# Goal of the exercise
From the items below, extract every line without changes, starting at the line that contains "pose: elev=108.0 azim=355.7" and ending at the last line of the items. Leave the pictures out of your answer.

# Dataset items
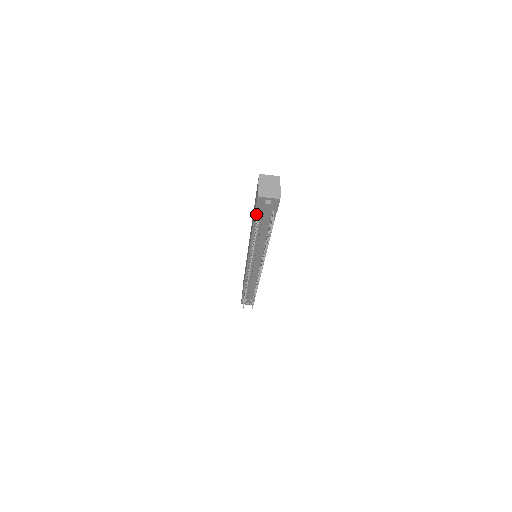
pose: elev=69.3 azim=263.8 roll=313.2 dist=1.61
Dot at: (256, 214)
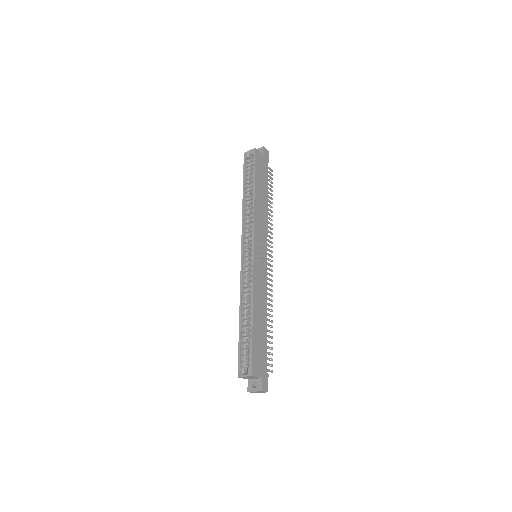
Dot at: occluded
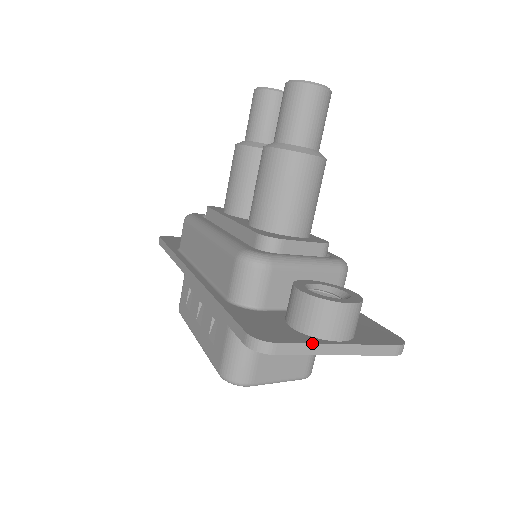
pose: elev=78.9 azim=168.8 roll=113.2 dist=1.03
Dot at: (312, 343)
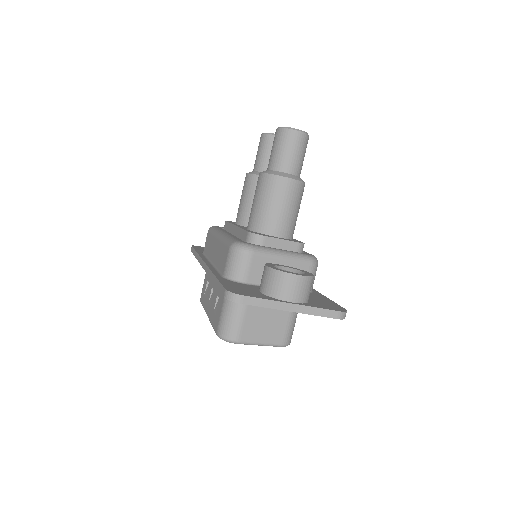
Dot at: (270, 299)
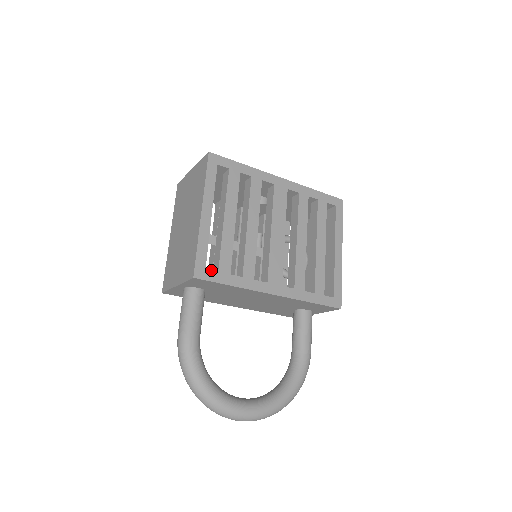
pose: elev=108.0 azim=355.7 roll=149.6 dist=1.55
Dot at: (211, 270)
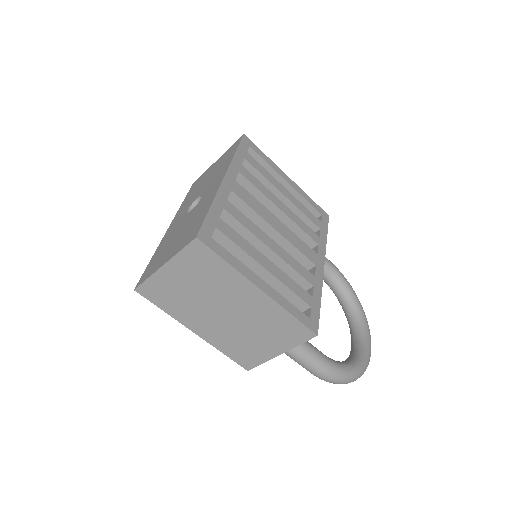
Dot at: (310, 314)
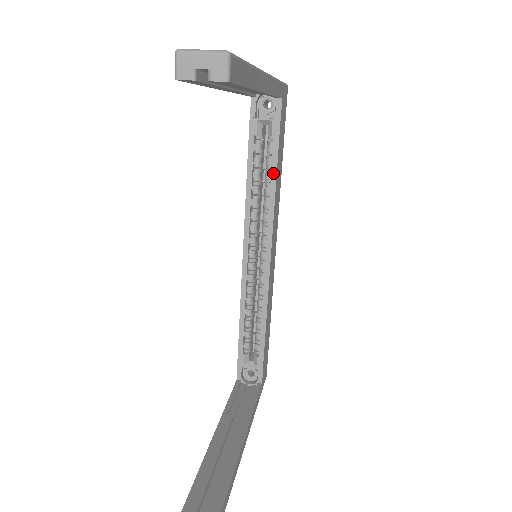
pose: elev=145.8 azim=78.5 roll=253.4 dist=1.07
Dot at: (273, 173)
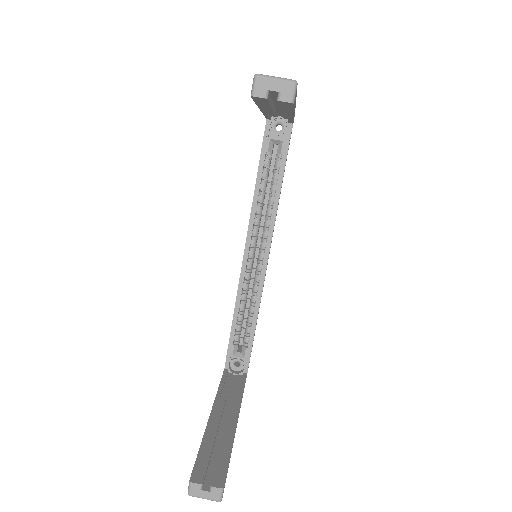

# The response
pose: elev=108.0 azim=355.7 roll=149.6 dist=1.55
Dot at: (211, 270)
Dot at: (310, 314)
pose: elev=145.8 azim=78.5 roll=253.4 dist=1.07
Dot at: (273, 173)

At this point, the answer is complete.